══ Record excerpts

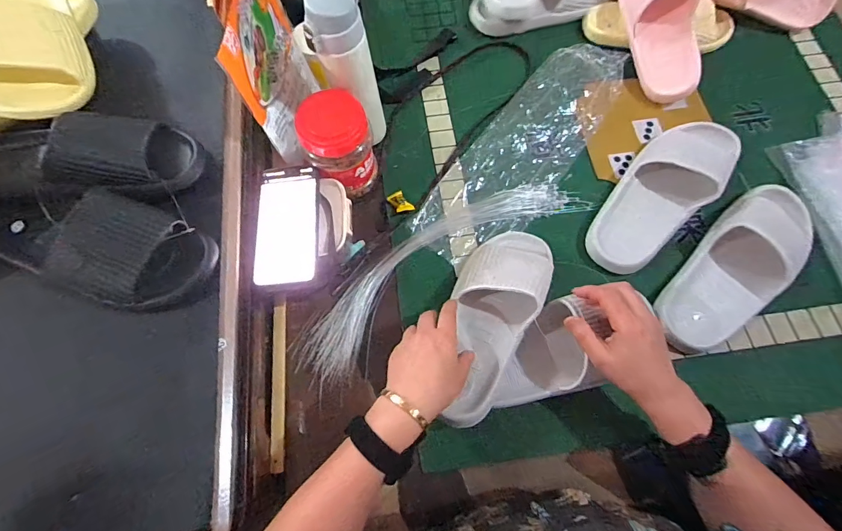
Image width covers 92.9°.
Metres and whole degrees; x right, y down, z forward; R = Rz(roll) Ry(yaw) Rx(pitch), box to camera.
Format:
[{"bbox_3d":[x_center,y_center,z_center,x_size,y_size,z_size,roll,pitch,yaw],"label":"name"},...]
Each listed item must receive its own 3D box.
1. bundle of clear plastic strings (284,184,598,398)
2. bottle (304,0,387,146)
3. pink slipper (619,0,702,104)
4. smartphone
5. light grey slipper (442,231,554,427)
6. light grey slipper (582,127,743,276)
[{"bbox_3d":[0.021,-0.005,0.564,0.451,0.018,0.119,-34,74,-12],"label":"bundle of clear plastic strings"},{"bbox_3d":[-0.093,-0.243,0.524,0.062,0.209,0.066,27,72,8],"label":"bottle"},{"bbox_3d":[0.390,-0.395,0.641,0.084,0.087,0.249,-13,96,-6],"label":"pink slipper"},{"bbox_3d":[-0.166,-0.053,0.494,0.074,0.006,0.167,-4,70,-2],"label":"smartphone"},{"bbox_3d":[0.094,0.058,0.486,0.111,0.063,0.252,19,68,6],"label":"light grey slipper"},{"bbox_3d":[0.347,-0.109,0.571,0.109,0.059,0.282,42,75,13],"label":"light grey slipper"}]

════
══ Record excerpts

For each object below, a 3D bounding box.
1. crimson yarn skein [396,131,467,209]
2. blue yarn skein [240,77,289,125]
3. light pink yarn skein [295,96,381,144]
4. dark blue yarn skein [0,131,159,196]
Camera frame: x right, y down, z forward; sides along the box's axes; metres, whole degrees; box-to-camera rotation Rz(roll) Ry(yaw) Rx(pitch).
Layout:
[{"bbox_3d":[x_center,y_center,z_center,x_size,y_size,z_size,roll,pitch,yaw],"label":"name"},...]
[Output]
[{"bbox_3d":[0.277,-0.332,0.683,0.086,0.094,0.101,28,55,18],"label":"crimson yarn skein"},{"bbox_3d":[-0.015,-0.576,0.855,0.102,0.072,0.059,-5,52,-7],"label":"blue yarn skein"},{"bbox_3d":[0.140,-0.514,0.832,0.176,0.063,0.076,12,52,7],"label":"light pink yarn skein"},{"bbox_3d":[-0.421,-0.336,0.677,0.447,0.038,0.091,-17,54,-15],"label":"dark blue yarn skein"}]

════
══ Record excerpts

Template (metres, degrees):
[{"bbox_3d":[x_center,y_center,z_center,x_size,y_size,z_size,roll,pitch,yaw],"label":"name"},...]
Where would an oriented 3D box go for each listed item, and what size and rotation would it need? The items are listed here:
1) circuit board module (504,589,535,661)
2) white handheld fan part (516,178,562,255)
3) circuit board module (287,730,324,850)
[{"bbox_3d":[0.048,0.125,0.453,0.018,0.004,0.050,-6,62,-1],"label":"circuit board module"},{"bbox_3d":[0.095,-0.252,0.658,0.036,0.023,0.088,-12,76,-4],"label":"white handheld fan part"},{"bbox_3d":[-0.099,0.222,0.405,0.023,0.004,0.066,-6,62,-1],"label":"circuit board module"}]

════

What to do: Show all lines above containing "whole".

Solved problem:
Metres and whole degrees; x right, y down, z forward; R = Rz(roll) Ry(yaw) Rx(pitch), box to camera.
Camera frame: x right, y down, z forward; sides along the box's axes; metres, whole degrees; box-to-camera rotation Rz(roll) Ry(yaw) Rx(pitch).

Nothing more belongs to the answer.